E a livello di antimafia sociale? Palermo ha avuto la su “primavera”, Reggio Calabria no...

La società civile calabrese è debole e disorganizzata. Ci sono confusione e paura. Comitati e gruppi che apparentemente si occupano di legalità e giustizia sono in qualche caso espressione di interessi mafiosi o strumentalizzati alla politica. In altri casi si assiste a volenteroso attivismo, a dichiarazioni generiche che evitano accuratamente di confrontarsi su temi, argomenti e personaggi specifici.

Perché la ’Ndrangheta produce pochi “pentiti”? Quanti sono attualmente?

Attualmente sono un centinaio, non pochissimi dunque, e una decina i testimoni di giustizia. Mancano, a differenza di quanto è avvenuto per Camorra e Cosa nostra, pentiti che abbiano ricoperto ruoli di vertice, che siano in grado di riferire sulle decisioni, sugli affari, sulle alleanze, sui rapporti internazionali, sugli accordi con la politica. E tuttavia il fenomeno del pentitismo non si è esaurito, nonostante tutto, e questo è un dato positivo. Nel corso del 2004 si sono registrate alcune importanti, nuove collaborazioni, che hanno consentito di aprire nuovi squarci di verità su vicende ancora inesplorate.

Lei ritiene che la nuova legge, che risale al gennaio 2001, abbia indebolito questo strumento?

Non ha certo aiutato nuove collaborazioni. Accanto a misure condivisibili, ve ne sono altre discutibili, quale, tra tutte, il limite di 180 giorni per rendere dichiarazioni, palesemente insufficiente nel caso di collaboratori di grosso rilievo. A questo si accompagnano altre norme, come quelle sull’estensione del giudizio abbreviato e del patteggiamento, attraverso le quali gli imputati riescono, anche in caso di condanna per gravissimi reati, a spuntare grossi sconti di pena dal momento che i benefici sono cumulabili nel corso del medesimo processo. Chi prima decideva di collaborare per evitare la prospettiva dell’ergastolo oggi non ha più interesse a farlo dal momento che l’ergastolo di fatto non si applica più se non in casi rarissimi.

Ci sono diversi personaggi che sono diventati uomini simbolo della lotta a Cosa Nostra: Falcone, Borsellino, Impastato, Chinnici, don Puglisi e tanti altri. A loro vengono dedicati film, fiction, spettacoli teatrali. Di loro sappiamo molto, anche umanamente.

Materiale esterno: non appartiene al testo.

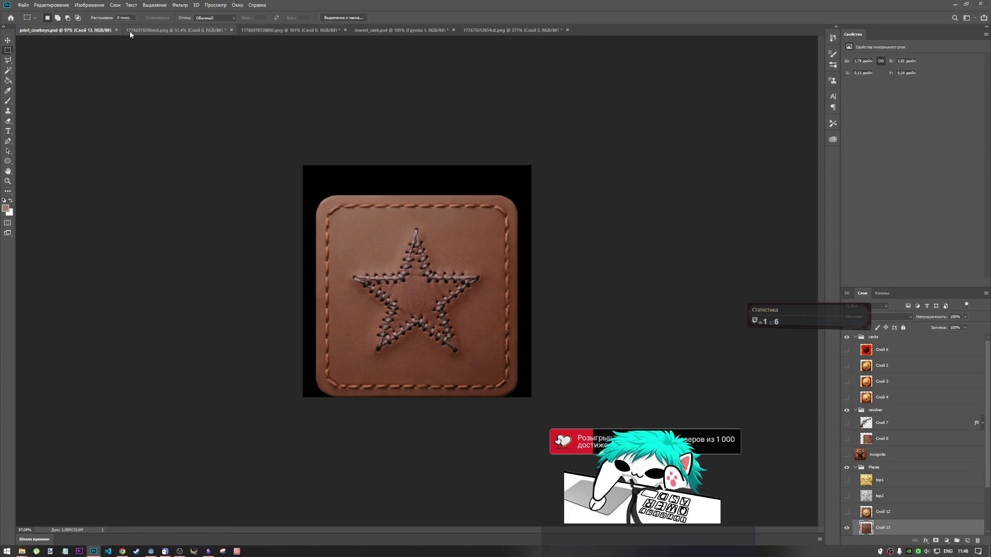
click(492, 30)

Perché, invece, di chi contrasta la ’Ndrangheta si sa poco o nulla?

Forse nell’azione di contrasto sono mancati gli uomini simbolo che la Sicilia ha invece avuto: anche questo ha costituito, in fondo, motivo di scarsa visibilità del fenomeno, ma non penso che sia poi un grosso problema. È importante non tanto la presenza di singoli, per quanto di grande valore, ma di strutture efficienti e organizzate, di esperienze operative consolidate, di capacità di visione strategica di medio e lungo termine. La scelta degli uomini che guidano le strutture investigative e giudiziarie preposte all’azione di contrasto deve rispondere ai requisiti che ho detto prima. Non posso dire che sia stato questo il criterio che ha sempre guidato tali nomine.

Lei è particolarmente esposto nella lotta alla mafia calabrese. Quali ripercussioni sulla sua vita privata?

Non mi piace parlare di me. Non mi sento recluso, né isolato, ma parte attiva di una struttura efficiente, organizzata compatta, come la Direzione nazionale antimafia, che a sua volta coordina le strutture territoriali (le Dda) preposte alle indagini sui reati di stampo mafioso. Quello che voglio fare rilevare è che è normale e scontato che le organizzazioni mafiose tentino di ostacolare il nostro lavoro con ogni mezzo. Meno scontato è che ostacoli ancora maggiori di quelli mafiosi provengano da determinati ambienti istituzionali, politici, sociali, che dovrebbero invece affiancare e sostenere l’operato della magistratura.

Lei crede veramente che la ’Ndrangheta possa essere sconfitta?

A patto che non si verifichino quelle condizioni di contiguità che le ho appena indicato. Una mafia che non sia sostenuta da collaboratori esterni politici e istituzionali avrebbe certamente maggiori difficoltà a difendersi da una azione di contrasto intelligente ed organizzata, protratta nel tempo e inserita in un contesto europeo e internazionale di collaborazione.